Благодаря этому домашние рабы нередко имели не только отца, но и деда. Семьи рабов создавались при этом вне всяких римских гражданских условностей: бывало, что два раба-приятеля имели одну общую жену и вели общее хозяйство или раб брал в жены родную сестру и пр.
Свирепое и беспощадное в целом отношение к рабам в римском обществе являлось делом далеко не случайным. Правящие верхи всех античных государств считали, что физический труд позорен и затемняет рассудок, что свободный человек не должен им заниматься, его удел – политика, война, наука, искусство, наконец, просто свободное времяпрепровождение. Трудиться на полях, ухаживать за скотом, пчелами, птицей, рыбой в прудах, готовить пищу, шить одежду, строить дороги, водопроводы, очищать городские клоаки, трудиться в сфере ремесла должны только рабы и рабыни. Последних следует презирать за неспособность подняться к высшим духовным ценностям, и ими надо уметь повелевать.
Рабский труд в эпоху Спартака почти повсюду служил основой экономической и гражданской жизни. Рынки рабов были многочисленными: на островах Делосе, Кипре, Хиосе, в городах Афинах, Эфесе, Риме, Капуе, Аквилее. При этом, побуждаемые соображениями безопасности, работорговцы старались держаться вполне определенного правила: большая часть продаваемых должны быть женщинами и детьми, меньшая – мужчинами.

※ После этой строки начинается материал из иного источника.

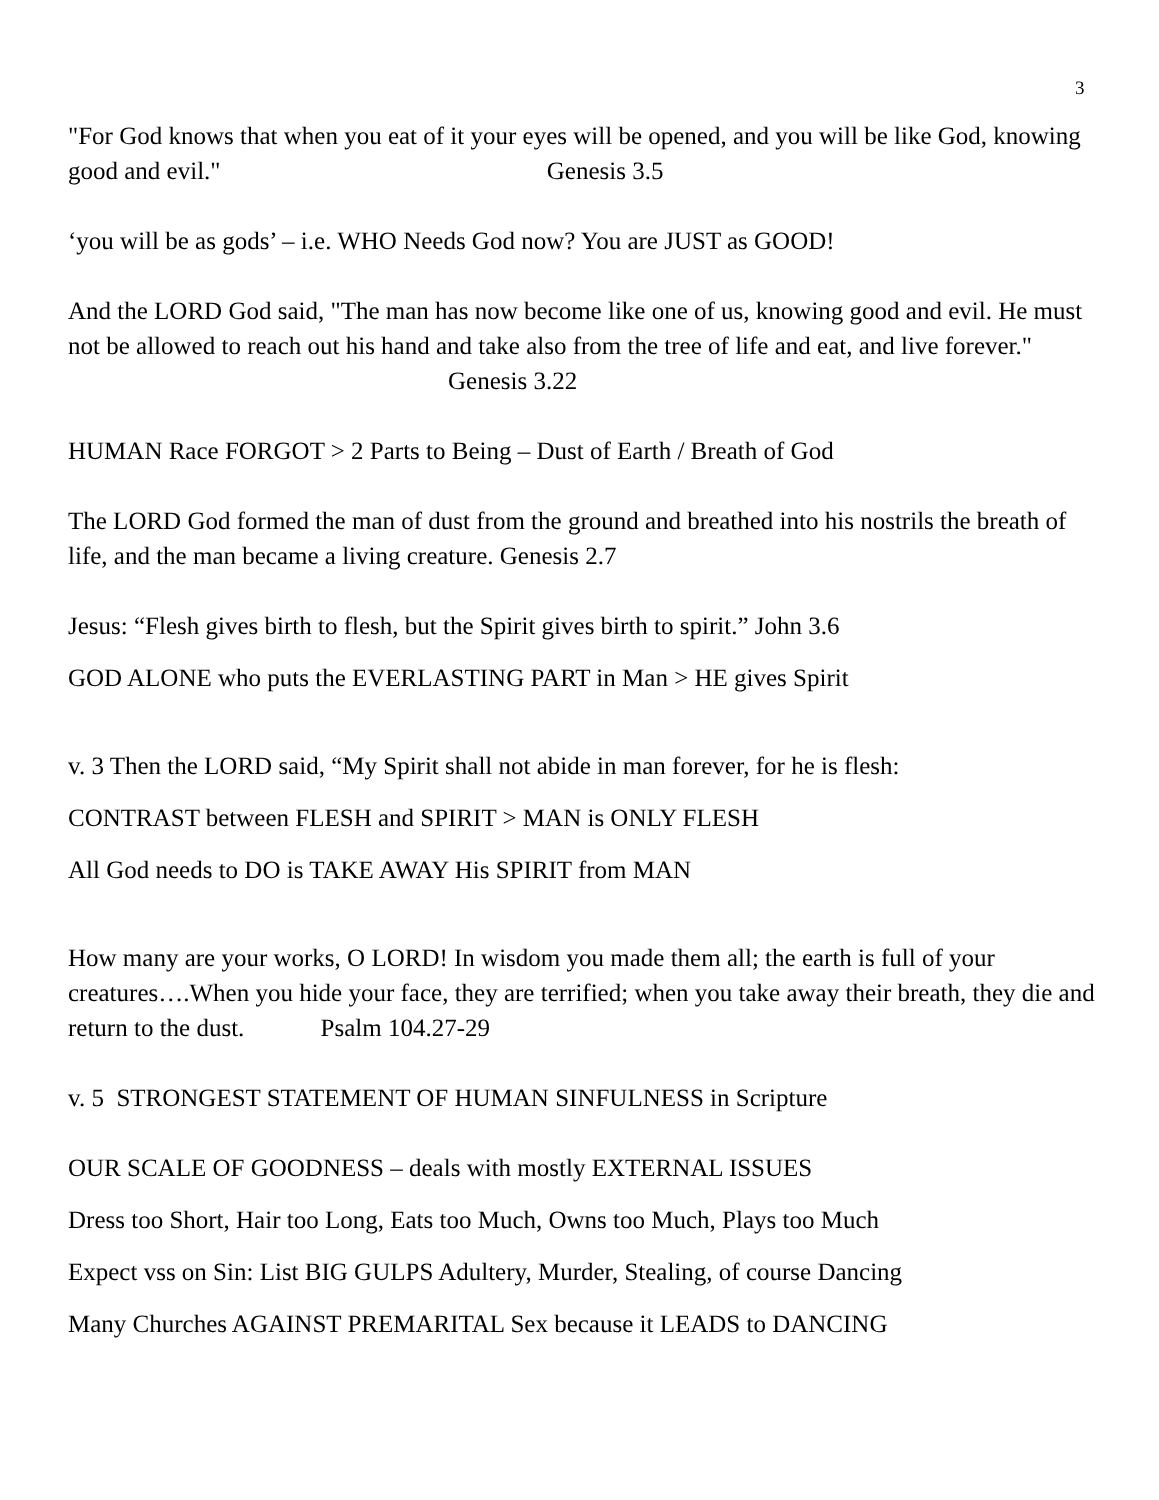3
"For God knows that when you eat of it your eyes will be opened, and you will be like God, knowing good and evil." Genesis 3.5
‘you will be as gods’ – i.e. WHO Needs God now? You are JUST as GOOD!
And the LORD God said, "The man has now become like one of us, knowing good and evil. He must not be allowed to reach out his hand and take also from the tree of life and eat, and live forever." Genesis 3.22
HUMAN Race FORGOT > 2 Parts to Being – Dust of Earth / Breath of God
The LORD God formed the man of dust from the ground and breathed into his nostrils the breath of life, and the man became a living creature. Genesis 2.7
Jesus: “Flesh gives birth to flesh, but the Spirit gives birth to spirit.” John 3.6
GOD ALONE who puts the EVERLASTING PART in Man > HE gives Spirit
v. 3 Then the LORD said, “My Spirit shall not abide in man forever, for he is flesh:
CONTRAST between FLESH and SPIRIT > MAN is ONLY FLESH
All God needs to DO is TAKE AWAY His SPIRIT from MAN
How many are your works, O LORD! In wisdom you made them all; the earth is full of your creatures….When you hide your face, they are terrified; when you take away their breath, they die and return to the dust. Psalm 104.27-29
v. 5 STRONGEST STATEMENT OF HUMAN SINFULNESS in Scripture
OUR SCALE OF GOODNESS – deals with mostly EXTERNAL ISSUES
Dress too Short, Hair too Long, Eats too Much, Owns too Much, Plays too Much
Expect vss on Sin: List BIG GULPS Adultery, Murder, Stealing, of course Dancing
Many Churches AGAINST PREMARITAL Sex because it LEADS to DANCING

Покупатели дотошно осматривали «живой товар», внимательно читали висевшие на шеях рабов таблички, заставляли их прыгать, демонстрировать силу, декламировать. Раб ценился только тогда, когда он был здоров, красив, умен, знал какое-нибудь ремесло. Принимались во внимание и «особые качества» раба. Продажа объявлялась недействительной, если купец скрывал, что раб убежал от прежнего господина, выступал гладиатором, имел мятежные наклонности (таким надевали на голову колпак, военнопленные имели на голове простой венок) и т. п. Купленные рабы получали от господ новое имя. Вот типичные имена рабов римлян, известные по надписям: Юст – раб храма Меркурия и Цереры, Бланд и Мурран – члены коллегии Ларов-Пенатов, Венуст – агент, Децимиан, Эпаф-ра, Ант – казначей, Мутат – секретарь, Агатон – врач, Примий – гардеробщик, Коммун – лакей, Тайс, Фирм – спальник, Филокал – банщик и т. д.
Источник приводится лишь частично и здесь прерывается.